Может быть, тогда этот когнитивный кризис даст нам возможность вернуться на путь знания, не просто автоматически приобретенного, а критически проверенного. Ведь проверка нужна, чтобы показать, добавляет ли реальность что-то к объекту познания, показать, что она не только делает его более сильным или действенным, но и побуждает задаваться вопросом о значении себя и мира, о связях между вещами, из которых состоит мир. Однако этот поворотный момент не возникает из простой эпистемологической теории; каждый из нас может и должен найти собственный метод познания – он начинается с того момента в нашей сознательной жизни, когда мы получили то новое знание, которое напрямую затронуло и изменило наше «Я».

Это означает, что настала пора расширить и «оживить» само понимание идеи разума и интеллекта, обычно приравниваемых к способности анализировать, вычислять и предсказывать последствия наших действий. Рациональность – это не какой-то бездушный процесс, а способ осмысления совокупности нашего существа в реальности.

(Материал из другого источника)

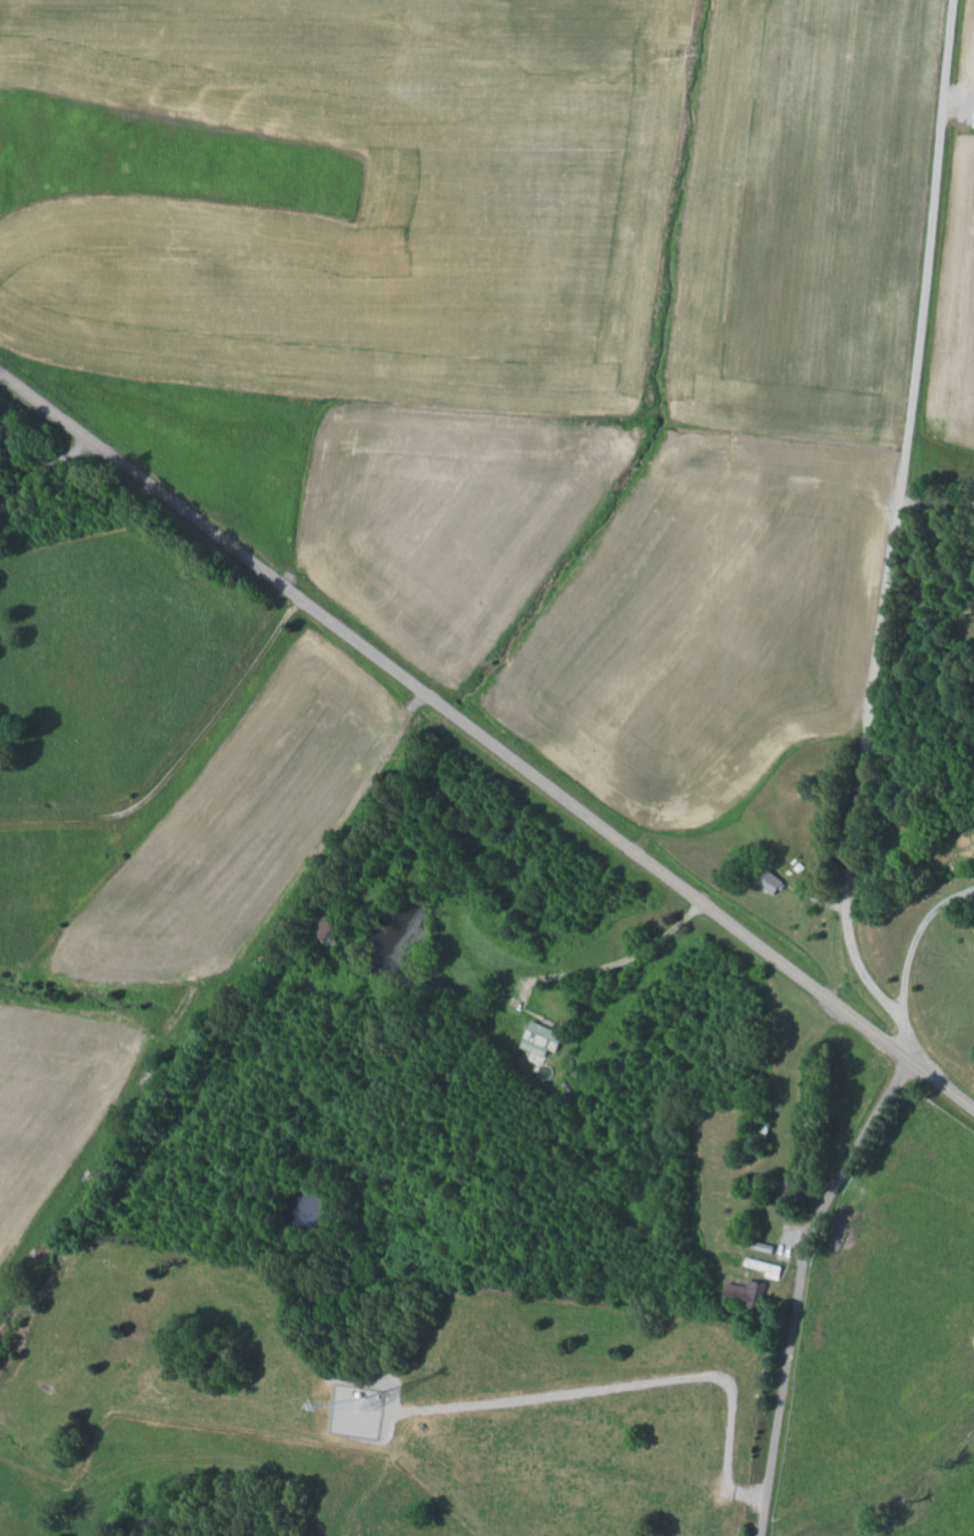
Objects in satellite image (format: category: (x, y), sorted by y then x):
road: (41, 469)
road: (893, 537)
road: (486, 740)
building: (775, 882)
building: (331, 930)
road: (617, 965)
building: (545, 1040)
road: (799, 1284)
building: (754, 1292)

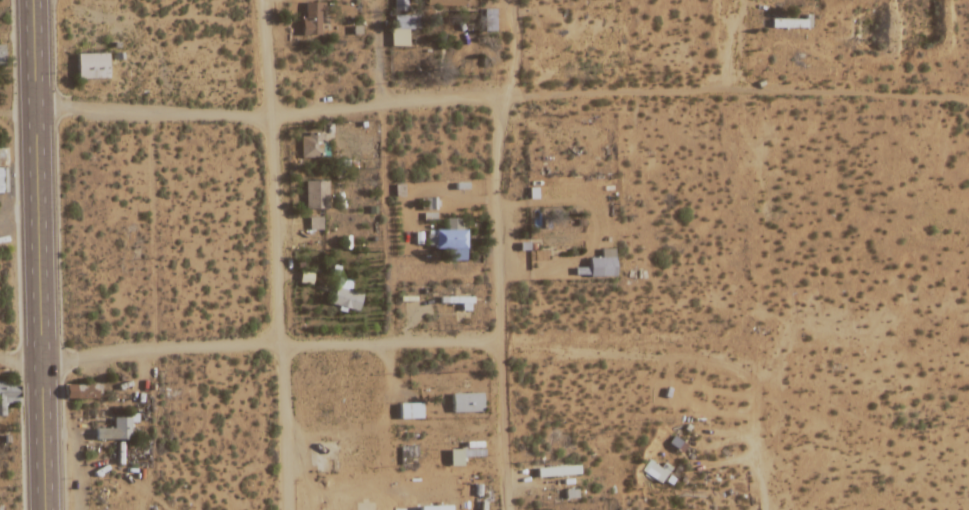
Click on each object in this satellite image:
building: (445, 2)
building: (399, 5)
building: (311, 20)
building: (403, 23)
building: (791, 24)
road: (729, 43)
building: (93, 67)
road: (383, 104)
building: (312, 145)
building: (2, 172)
building: (316, 195)
building: (451, 239)
road: (509, 254)
road: (36, 255)
road: (275, 255)
building: (600, 266)
building: (346, 300)
road: (254, 343)
building: (82, 392)
building: (7, 394)
building: (467, 403)
building: (410, 411)
building: (116, 431)
building: (558, 471)
building: (654, 472)
building: (436, 508)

Именно на фоне проблемы столкновения искусственного интеллекта с естественным крайне важно для нас перестать принимать как должное тот способ, каким разумное существо живет в реальности. Из текста великой мыслительницы Симоны Вейль (датируемого 1940- ми годами и включенного в сборник «В ожидании Бога», Attente de Dieu) мы можем осознать всю широту разума, скрывающего тайну человека. Интеллект, говорит Вейль, это прежде всего «внимание». (Она имеет в виду учебный процесс, но ее слова справедливы для любых ситуаций, где нами движет искреннее любопытство.) Простая вещь, кажущаяся такой незначительной, но на самом деле она являет собой ключ к нашему существованию. Это момент, в который наше «Я» может обнаружить невообразимое присутствие окружающего мира. И не усилием воли, а по велению естественного порыва.